### Document passage
↓↓↓

# Napsgear



## Mastercrafter (Jun 4, 2015)

This is exactly why I won't use them. 
Found out last night, a very close friends husband was on gear and abusing her. 
She turned him in along with a few vials. Now they are tracing his laptop purchases. And his phone 
Don't even want my name associated with a large out fit. Because one little guy gets ****ed, even if he brought it on himself, it could take many more down. 
So yeah keep going napsgear, you stupid ****s.


----------



## Redrum1327 (Jun 4, 2015)

Anyone with a quarter of a brain won't use them anyways , he's freaking out pinning just oil , juice isn't for him


----------



## Mastercrafter (Jun 4, 2015)

Might b mostly oil. Idk 
But I've seen his results. But his philosophy is more is more, so there's no telling how much he's using.


----------



## LeanHerm (Jun 4, 2015)

I think he still wants to fight yaya!!!


----------



## Mastercrafter (Jun 4, 2015)

Oh I forgot. He was using napsgear. 
Not sure if that was aimed at me, but I'm not looking for a fight or argument. This was more of an example of why you don't put your name in a hat with 1000 other guys. All it takes is 1 to bring down the rest.


----------



## DieYoungStrong (Jun 4, 2015)

Sounds like Naps is gonna go down like O'Doyle....


----------



## Pinkbear (Jun 4, 2015)

I think there is a different issue here.

**** napsgear who cares.

The bigger problem is the steroids are being blamed for his actions. It's situations like this that give juice a bad name. He probably already had anger issues and I bet it's not the first time he's hit her. But now the wife has something to blame.... Not her ****ed up husband but it was the juice.


----------



## curtisvill (Jun 4, 2015)

Pinkbear said:


> I think there is a different issue here.

↑↑↑

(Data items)
↓↓↓

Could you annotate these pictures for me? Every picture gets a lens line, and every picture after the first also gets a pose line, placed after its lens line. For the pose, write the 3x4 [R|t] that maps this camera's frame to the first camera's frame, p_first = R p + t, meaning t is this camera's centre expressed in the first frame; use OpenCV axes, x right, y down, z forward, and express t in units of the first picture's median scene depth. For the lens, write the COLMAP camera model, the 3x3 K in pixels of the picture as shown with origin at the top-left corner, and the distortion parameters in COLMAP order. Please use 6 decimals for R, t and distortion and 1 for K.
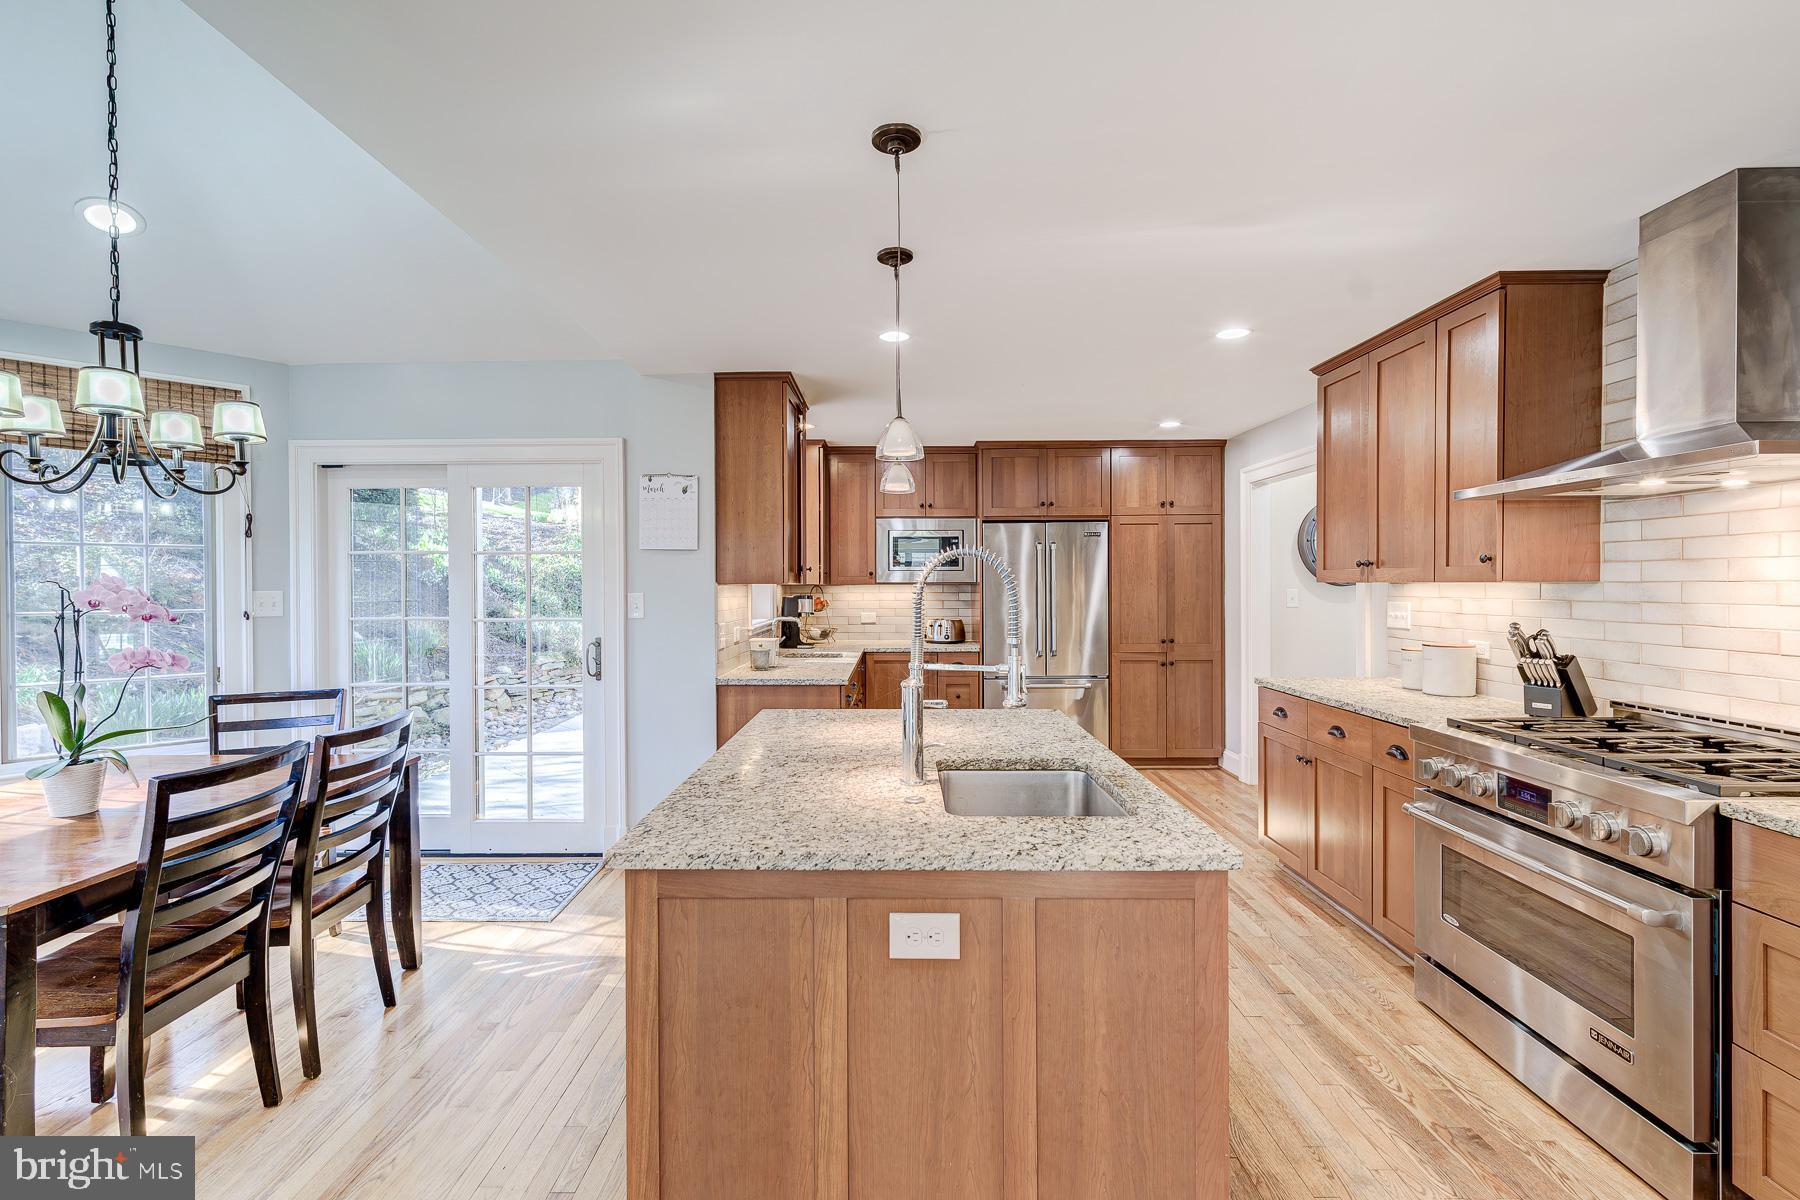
lens RADIAL K [[787.1, 0, 896.3], [0, 787.1, 590.0], [0, 0, 1]] dist [0.002446, 0.000204]
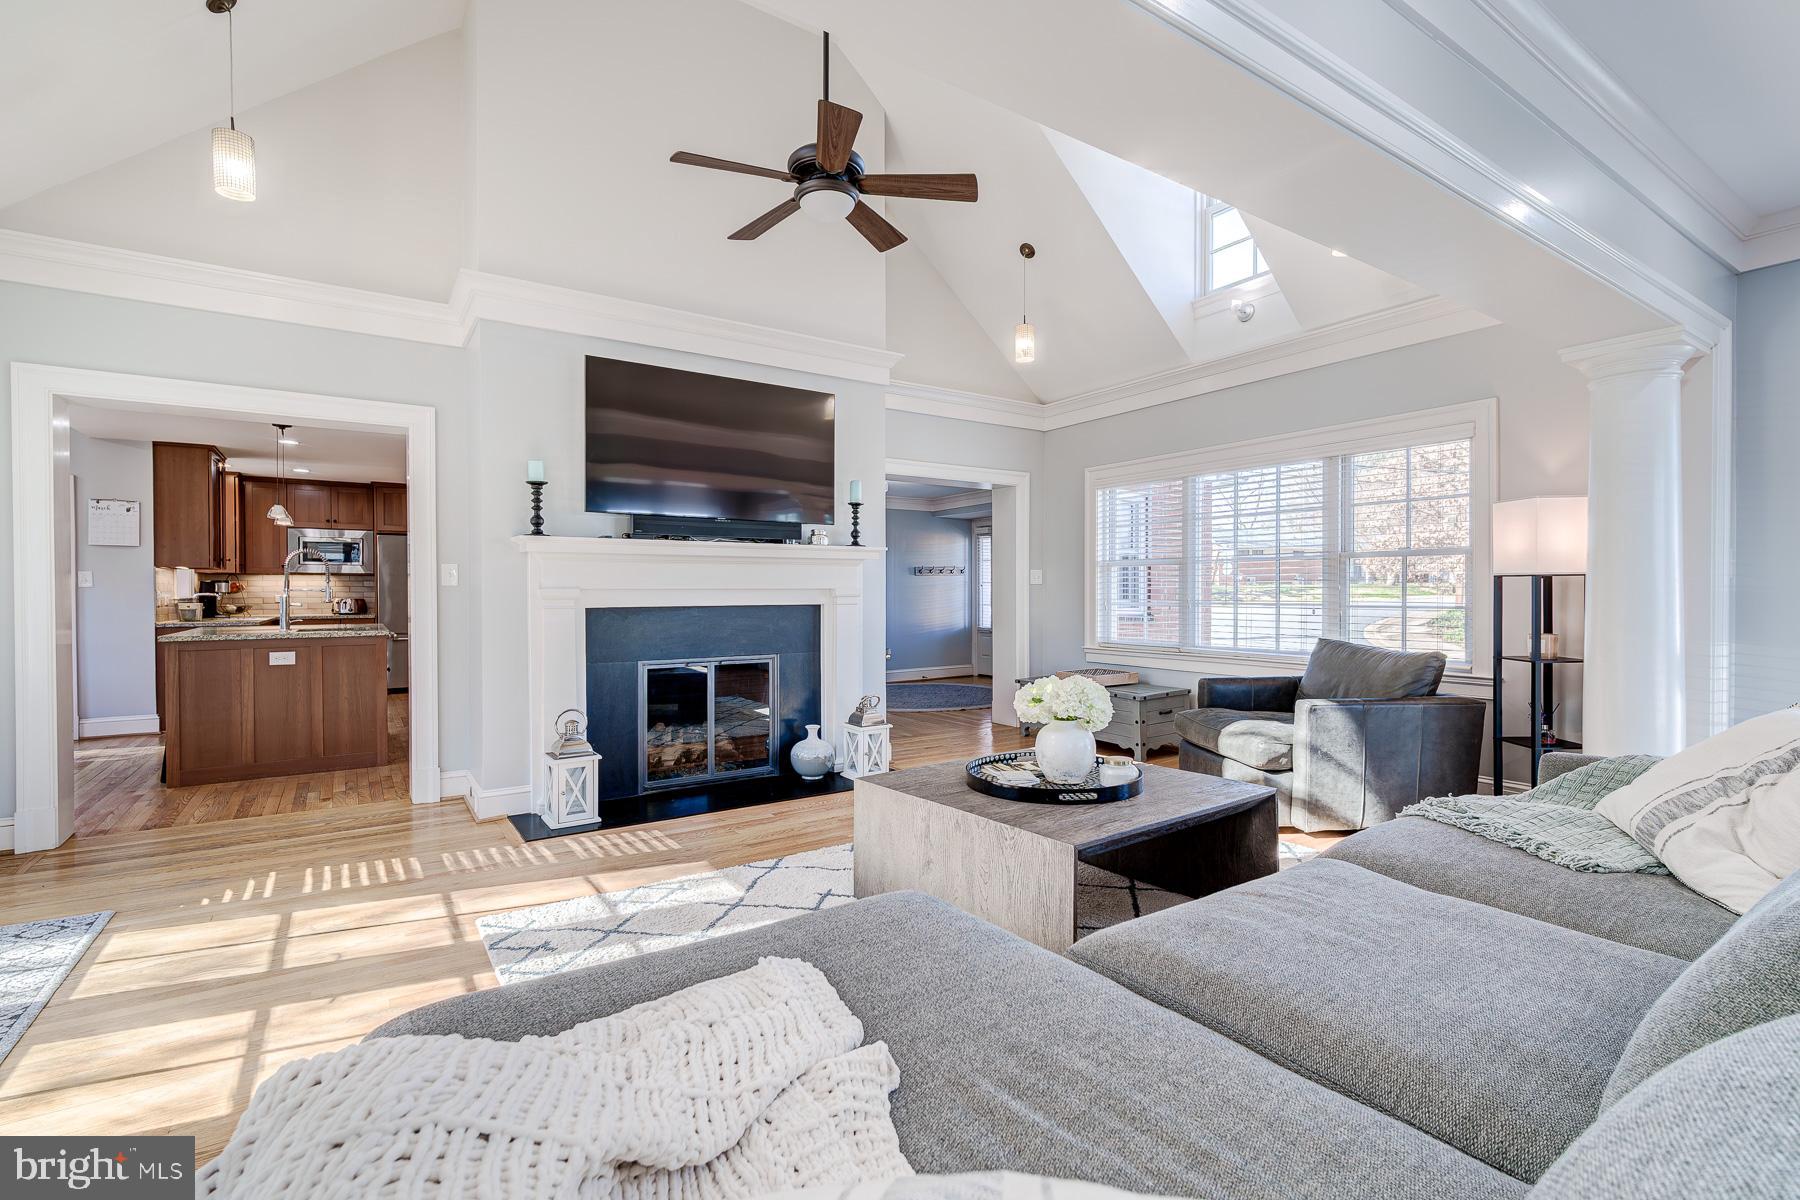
lens RADIAL K [[787.1, 0, 942.1], [0, 787.1, 597.6], [0, 0, 1]] dist [0.002446, 0.000204]
pose [[0.801526, -0.003758, 0.597948, 0.109408], [0.004549, 0.999990, 0.000187, 0.065465], [-0.597942, 0.002570, 0.801535, -1.348413]]
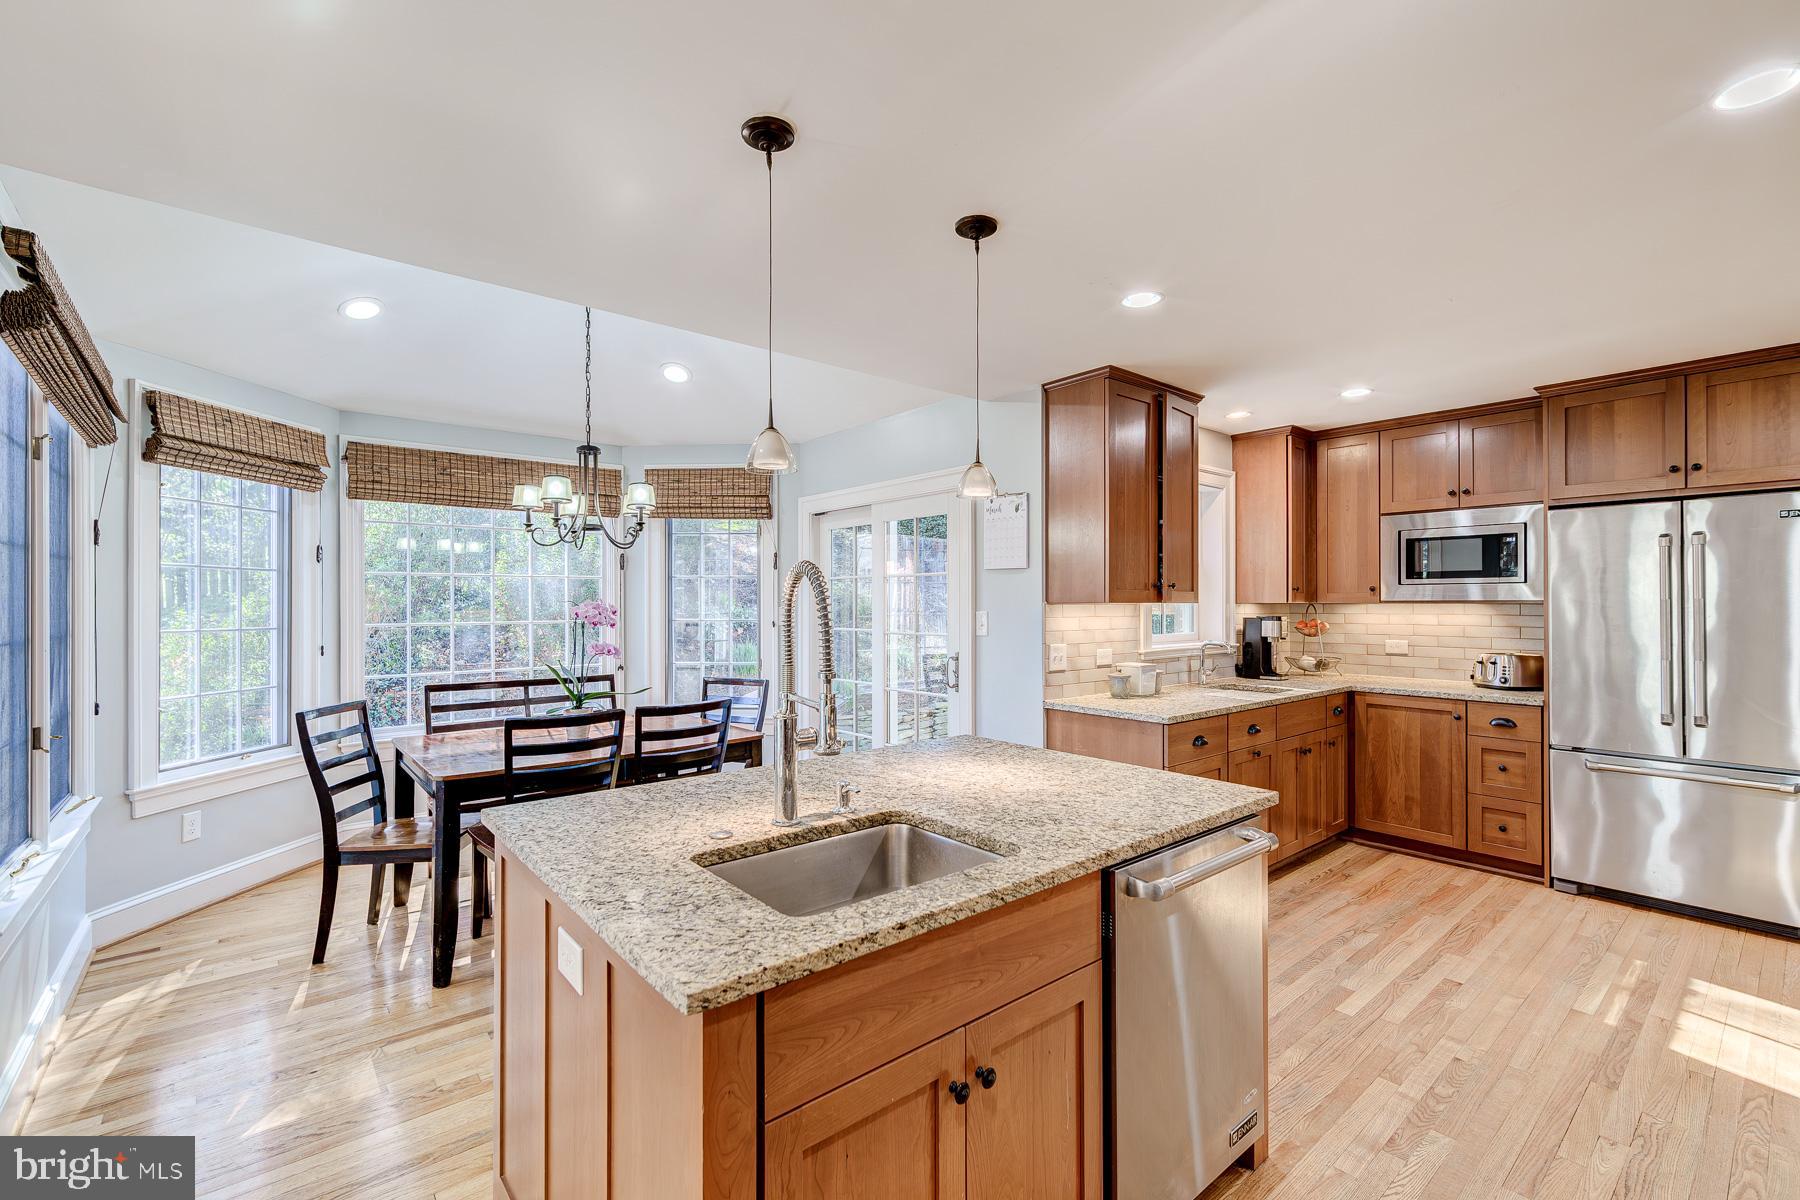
lens RADIAL K [[787.1, 0, 901.8], [0, 787.1, 598.8], [0, 0, 1]] dist [0.002446, 0.000204]
pose [[0.646237, -0.001264, -0.763135, 0.393564], [-0.006015, 0.999959, -0.006750, -0.005228], [0.763113, 0.008952, 0.646203, 0.246475]]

↑↑↑

### Explore the material
#1 List the usernames of all participants who post in the forum thread about Napsgear, each name given once.
#2 Summarize the forum thread about Napsgear in two sentences.
#3 In the forum thread about Napsgear, what does Mastercrafter say is now being traced after the husband was turned in?

### Exercise answers
#1 Mastercrafter, Redrum1327, LeanHerm, DieYoungStrong, Pinkbear, curtisvill

#2 Mastercrafter reports that a close friend's husband, who was on gear, was abusing her, and had been using Napsgear, was turned in along with a few vials and is now having his laptop purchases and phone traced. Mastercrafter offers this as the reason not to deal with a large outfit where one person can bring down the rest, while Pinkbear argues that the bigger problem is that steroids are being blamed for the husband's actions, which gives juice a bad name.

#3 His laptop purchases and his phone.